* WHAT YOU HAVE TO DO:
Go through the listing and set it down exactly, leaving out its pictures.

* GIVEN ENTRIES:
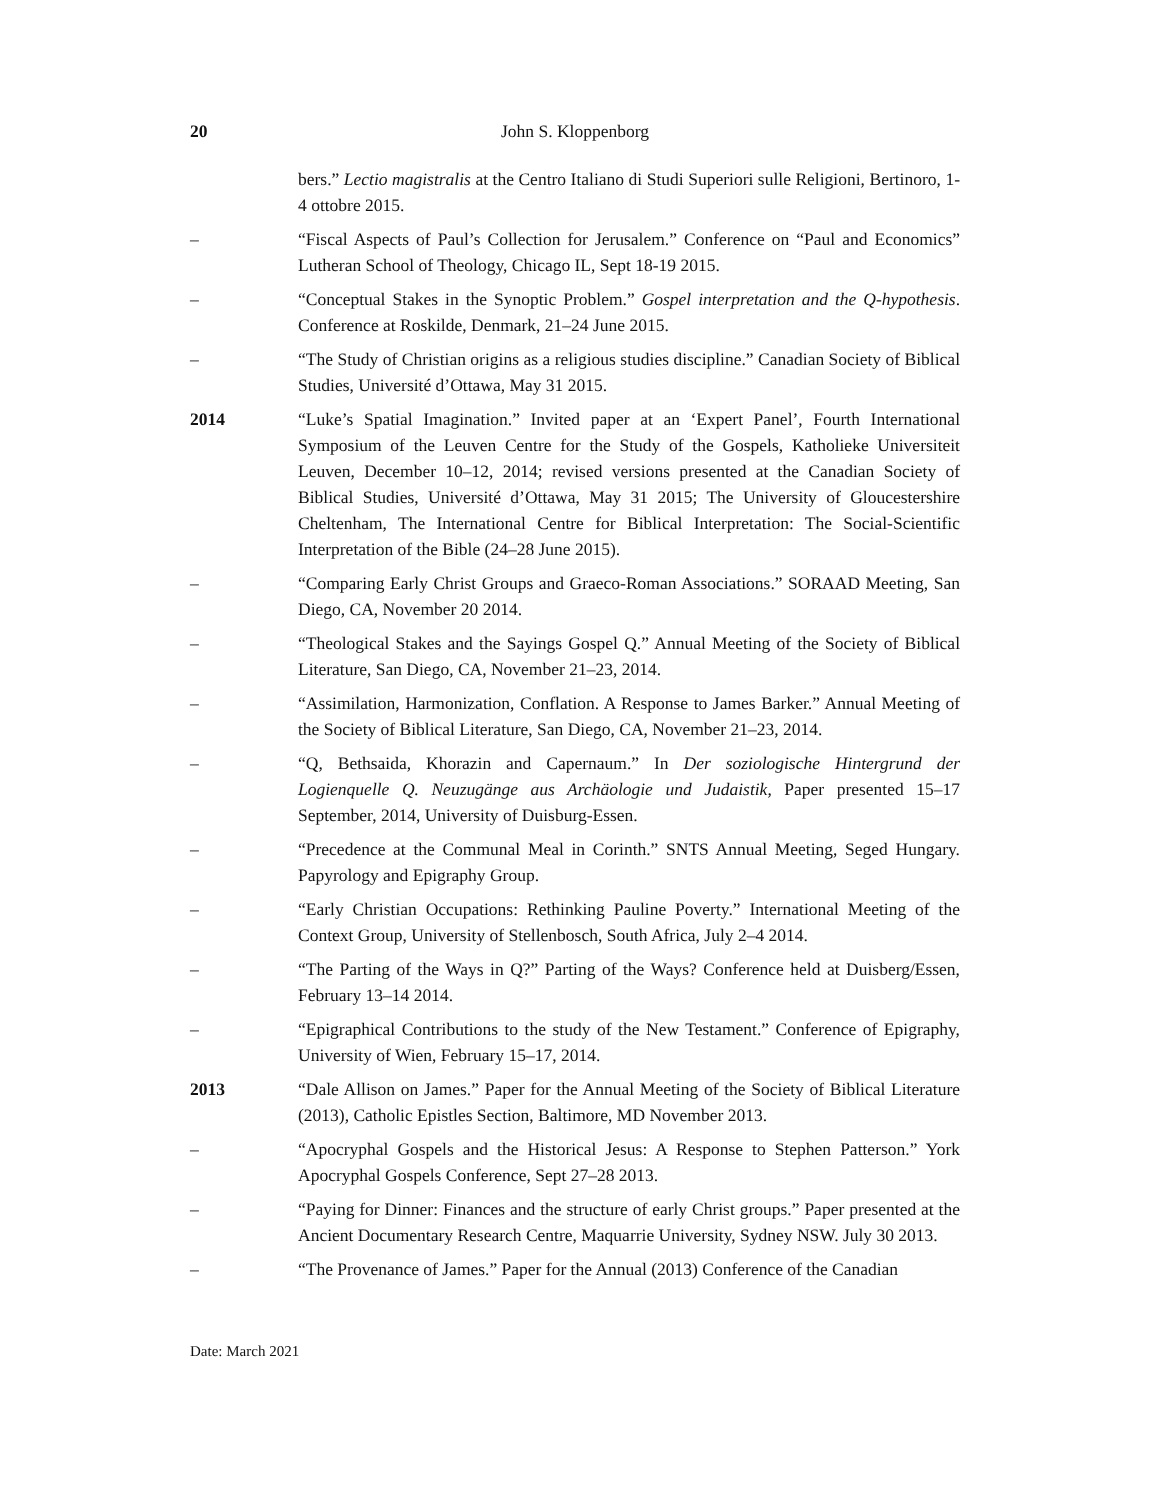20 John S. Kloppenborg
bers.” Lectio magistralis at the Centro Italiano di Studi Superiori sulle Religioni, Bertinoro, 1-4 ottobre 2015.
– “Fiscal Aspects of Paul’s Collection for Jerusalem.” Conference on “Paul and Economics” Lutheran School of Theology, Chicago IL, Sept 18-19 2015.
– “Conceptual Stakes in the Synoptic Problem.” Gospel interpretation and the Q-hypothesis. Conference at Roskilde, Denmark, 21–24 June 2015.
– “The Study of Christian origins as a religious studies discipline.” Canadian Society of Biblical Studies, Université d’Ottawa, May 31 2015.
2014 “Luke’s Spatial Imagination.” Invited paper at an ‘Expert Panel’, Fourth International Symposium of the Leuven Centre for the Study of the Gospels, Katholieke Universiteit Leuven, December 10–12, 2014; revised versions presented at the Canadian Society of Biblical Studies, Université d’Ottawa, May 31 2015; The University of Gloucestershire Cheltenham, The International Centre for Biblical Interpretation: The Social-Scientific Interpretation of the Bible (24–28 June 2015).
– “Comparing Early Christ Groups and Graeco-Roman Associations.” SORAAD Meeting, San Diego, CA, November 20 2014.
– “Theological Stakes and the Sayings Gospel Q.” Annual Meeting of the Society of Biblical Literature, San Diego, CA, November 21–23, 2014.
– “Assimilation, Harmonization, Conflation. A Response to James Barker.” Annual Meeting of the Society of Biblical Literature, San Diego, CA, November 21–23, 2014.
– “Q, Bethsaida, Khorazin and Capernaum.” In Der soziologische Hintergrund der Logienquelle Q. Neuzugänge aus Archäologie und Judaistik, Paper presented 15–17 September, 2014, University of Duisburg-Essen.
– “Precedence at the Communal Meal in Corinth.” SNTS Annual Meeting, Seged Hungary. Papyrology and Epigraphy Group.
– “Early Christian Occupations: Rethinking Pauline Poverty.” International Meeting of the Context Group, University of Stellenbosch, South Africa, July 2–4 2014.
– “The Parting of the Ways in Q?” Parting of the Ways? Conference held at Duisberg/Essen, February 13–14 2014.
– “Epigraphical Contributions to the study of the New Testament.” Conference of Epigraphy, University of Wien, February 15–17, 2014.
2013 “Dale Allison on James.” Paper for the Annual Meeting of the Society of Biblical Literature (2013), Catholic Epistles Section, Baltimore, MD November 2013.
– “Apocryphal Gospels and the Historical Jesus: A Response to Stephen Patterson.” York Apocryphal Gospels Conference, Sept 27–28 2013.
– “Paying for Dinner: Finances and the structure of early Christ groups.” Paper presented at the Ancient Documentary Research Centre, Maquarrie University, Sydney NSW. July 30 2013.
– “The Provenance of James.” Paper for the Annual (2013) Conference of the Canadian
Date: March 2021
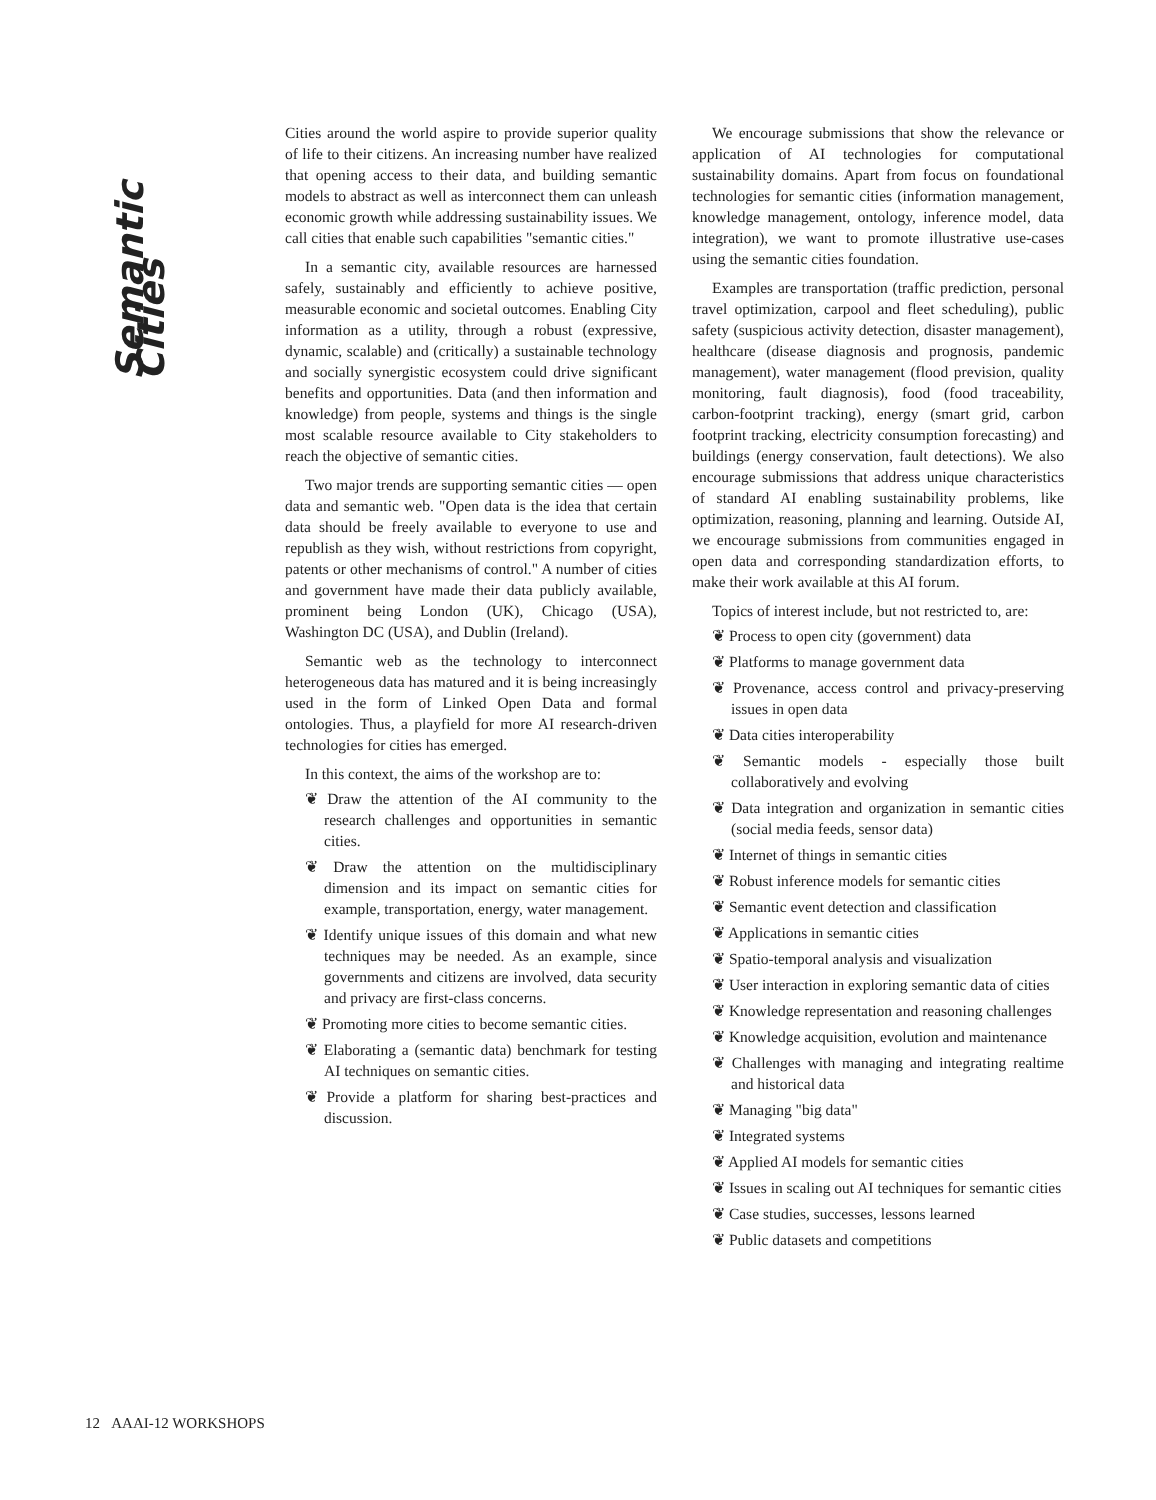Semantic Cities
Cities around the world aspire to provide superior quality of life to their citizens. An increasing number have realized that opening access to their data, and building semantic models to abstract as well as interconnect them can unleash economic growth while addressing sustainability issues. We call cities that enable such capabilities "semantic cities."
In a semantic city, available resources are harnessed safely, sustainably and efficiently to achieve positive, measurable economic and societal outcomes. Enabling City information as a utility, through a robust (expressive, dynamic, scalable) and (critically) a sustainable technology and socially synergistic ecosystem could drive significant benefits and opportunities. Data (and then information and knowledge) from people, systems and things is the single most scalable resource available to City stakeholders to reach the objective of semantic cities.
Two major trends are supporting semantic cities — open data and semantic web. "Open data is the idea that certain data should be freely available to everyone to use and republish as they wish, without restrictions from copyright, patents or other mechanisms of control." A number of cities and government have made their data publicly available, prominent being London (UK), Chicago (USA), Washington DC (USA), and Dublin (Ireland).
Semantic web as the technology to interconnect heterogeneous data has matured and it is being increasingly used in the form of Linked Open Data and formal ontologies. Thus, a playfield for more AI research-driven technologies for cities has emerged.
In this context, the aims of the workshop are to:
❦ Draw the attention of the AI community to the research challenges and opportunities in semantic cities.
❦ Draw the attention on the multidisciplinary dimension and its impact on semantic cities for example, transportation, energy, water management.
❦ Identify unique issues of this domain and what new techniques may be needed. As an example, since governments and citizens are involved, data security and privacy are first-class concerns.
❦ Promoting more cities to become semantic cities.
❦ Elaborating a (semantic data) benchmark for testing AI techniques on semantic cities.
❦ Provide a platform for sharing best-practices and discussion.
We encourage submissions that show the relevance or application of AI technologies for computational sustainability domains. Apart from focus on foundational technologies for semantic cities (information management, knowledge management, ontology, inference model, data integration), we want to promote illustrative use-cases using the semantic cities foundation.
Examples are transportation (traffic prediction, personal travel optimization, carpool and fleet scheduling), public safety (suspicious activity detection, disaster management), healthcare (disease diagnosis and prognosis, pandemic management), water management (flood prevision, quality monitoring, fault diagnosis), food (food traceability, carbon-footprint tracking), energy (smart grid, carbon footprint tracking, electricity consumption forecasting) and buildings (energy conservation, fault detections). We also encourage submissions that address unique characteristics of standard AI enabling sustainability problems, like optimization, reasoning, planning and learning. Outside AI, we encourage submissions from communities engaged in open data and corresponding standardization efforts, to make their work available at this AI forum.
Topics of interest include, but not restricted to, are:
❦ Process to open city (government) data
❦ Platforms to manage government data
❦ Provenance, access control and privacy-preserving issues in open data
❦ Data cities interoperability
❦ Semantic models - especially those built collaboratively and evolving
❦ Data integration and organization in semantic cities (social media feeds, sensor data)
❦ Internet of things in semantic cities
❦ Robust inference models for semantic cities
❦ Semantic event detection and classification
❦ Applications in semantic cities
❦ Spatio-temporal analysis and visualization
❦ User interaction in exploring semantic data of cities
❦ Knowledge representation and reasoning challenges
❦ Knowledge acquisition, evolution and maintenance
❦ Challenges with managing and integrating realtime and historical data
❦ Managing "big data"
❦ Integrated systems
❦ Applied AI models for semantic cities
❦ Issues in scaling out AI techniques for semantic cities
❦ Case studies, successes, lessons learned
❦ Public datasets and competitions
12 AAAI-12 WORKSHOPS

* RESULT OF THIS TASK:
20 John S. Kloppenborg
bers.” Lectio magistralis at the Centro Italiano di Studi Superiori sulle Religioni, Bertinoro, 1-4 ottobre 2015.
– “Fiscal Aspects of Paul’s Collection for Jerusalem.” Conference on “Paul and Economics” Lutheran School of Theology, Chicago IL, Sept 18-19 2015.
– “Conceptual Stakes in the Synoptic Problem.” Gospel interpretation and the Q-hypothesis. Conference at Roskilde, Denmark, 21–24 June 2015.
– “The Study of Christian origins as a religious studies discipline.” Canadian Society of Biblical Studies, Université d’Ottawa, May 31 2015.
2014 “Luke’s Spatial Imagination.” Invited paper at an ‘Expert Panel’, Fourth International Symposium of the Leuven Centre for the Study of the Gospels, Katholieke Universiteit Leuven, December 10–12, 2014; revised versions presented at the Canadian Society of Biblical Studies, Université d’Ottawa, May 31 2015; The University of Gloucestershire Cheltenham, The International Centre for Biblical Interpretation: The Social-Scientific Interpretation of the Bible (24–28 June 2015).
– “Comparing Early Christ Groups and Graeco-Roman Associations.” SORAAD Meeting, San Diego, CA, November 20 2014.
– “Theological Stakes and the Sayings Gospel Q.” Annual Meeting of the Society of Biblical Literature, San Diego, CA, November 21–23, 2014.
– “Assimilation, Harmonization, Conflation. A Response to James Barker.” Annual Meeting of the Society of Biblical Literature, San Diego, CA, November 21–23, 2014.
– “Q, Bethsaida, Khorazin and Capernaum.” In Der soziologische Hintergrund der Logienquelle Q. Neuzugänge aus Archäologie und Judaistik, Paper presented 15–17 September, 2014, University of Duisburg-Essen.
– “Precedence at the Communal Meal in Corinth.” SNTS Annual Meeting, Seged Hungary. Papyrology and Epigraphy Group.
– “Early Christian Occupations: Rethinking Pauline Poverty.” International Meeting of the Context Group, University of Stellenbosch, South Africa, July 2–4 2014.
– “The Parting of the Ways in Q?” Parting of the Ways? Conference held at Duisberg/Essen, February 13–14 2014.
– “Epigraphical Contributions to the study of the New Testament.” Conference of Epigraphy, University of Wien, February 15–17, 2014.
2013 “Dale Allison on James.” Paper for the Annual Meeting of the Society of Biblical Literature (2013), Catholic Epistles Section, Baltimore, MD November 2013.
– “Apocryphal Gospels and the Historical Jesus: A Response to Stephen Patterson.” York Apocryphal Gospels Conference, Sept 27–28 2013.
– “Paying for Dinner: Finances and the structure of early Christ groups.” Paper presented at the Ancient Documentary Research Centre, Maquarrie University, Sydney NSW. July 30 2013.
– “The Provenance of James.” Paper for the Annual (2013) Conference of the Canadian
Date: March 2021
Semantic Cities
Cities around the world aspire to provide superior quality of life to their citizens. An increasing number have realized that opening access to their data, and building semantic models to abstract as well as interconnect them can unleash economic growth while addressing sustainability issues. We call cities that enable such capabilities "semantic cities."
In a semantic city, available resources are harnessed safely, sustainably and efficiently to achieve positive, measurable economic and societal outcomes. Enabling City information as a utility, through a robust (expressive, dynamic, scalable) and (critically) a sustainable technology and socially synergistic ecosystem could drive significant benefits and opportunities. Data (and then information and knowledge) from people, systems and things is the single most scalable resource available to City stakeholders to reach the objective of semantic cities.
Two major trends are supporting semantic cities — open data and semantic web. "Open data is the idea that certain data should be freely available to everyone to use and republish as they wish, without restrictions from copyright, patents or other mechanisms of control." A number of cities and government have made their data publicly available, prominent being London (UK), Chicago (USA), Washington DC (USA), and Dublin (Ireland).
Semantic web as the technology to interconnect heterogeneous data has matured and it is being increasingly used in the form of Linked Open Data and formal ontologies. Thus, a playfield for more AI research-driven technologies for cities has emerged.
In this context, the aims of the workshop are to:
❦ Draw the attention of the AI community to the research challenges and opportunities in semantic cities.
❦ Draw the attention on the multidisciplinary dimension and its impact on semantic cities for example, transportation, energy, water management.
❦ Identify unique issues of this domain and what new techniques may be needed. As an example, since governments and citizens are involved, data security and privacy are first-class concerns.
❦ Promoting more cities to become semantic cities.
❦ Elaborating a (semantic data) benchmark for testing AI techniques on semantic cities.
❦ Provide a platform for sharing best-practices and discussion.
We encourage submissions that show the relevance or application of AI technologies for computational sustainability domains. Apart from focus on foundational technologies for semantic cities (information management, knowledge management, ontology, inference model, data integration), we want to promote illustrative use-cases using the semantic cities foundation.
Examples are transportation (traffic prediction, personal travel optimization, carpool and fleet scheduling), public safety (suspicious activity detection, disaster management), healthcare (disease diagnosis and prognosis, pandemic management), water management (flood prevision, quality monitoring, fault diagnosis), food (food traceability, carbon-footprint tracking), energy (smart grid, carbon footprint tracking, electricity consumption forecasting) and buildings (energy conservation, fault detections). We also encourage submissions that address unique characteristics of standard AI enabling sustainability problems, like optimization, reasoning, planning and learning. Outside AI, we encourage submissions from communities engaged in open data and corresponding standardization efforts, to make their work available at this AI forum.
Topics of interest include, but not restricted to, are:
❦ Process to open city (government) data
❦ Platforms to manage government data
❦ Provenance, access control and privacy-preserving issues in open data
❦ Data cities interoperability
❦ Semantic models - especially those built collaboratively and evolving
❦ Data integration and organization in semantic cities (social media feeds, sensor data)
❦ Internet of things in semantic cities
❦ Robust inference models for semantic cities
❦ Semantic event detection and classification
❦ Applications in semantic cities
❦ Spatio-temporal analysis and visualization
❦ User interaction in exploring semantic data of cities
❦ Knowledge representation and reasoning challenges
❦ Knowledge acquisition, evolution and maintenance
❦ Challenges with managing and integrating realtime and historical data
❦ Managing "big data"
❦ Integrated systems
❦ Applied AI models for semantic cities
❦ Issues in scaling out AI techniques for semantic cities
❦ Case studies, successes, lessons learned
❦ Public datasets and competitions
12 AAAI-12 WORKSHOPS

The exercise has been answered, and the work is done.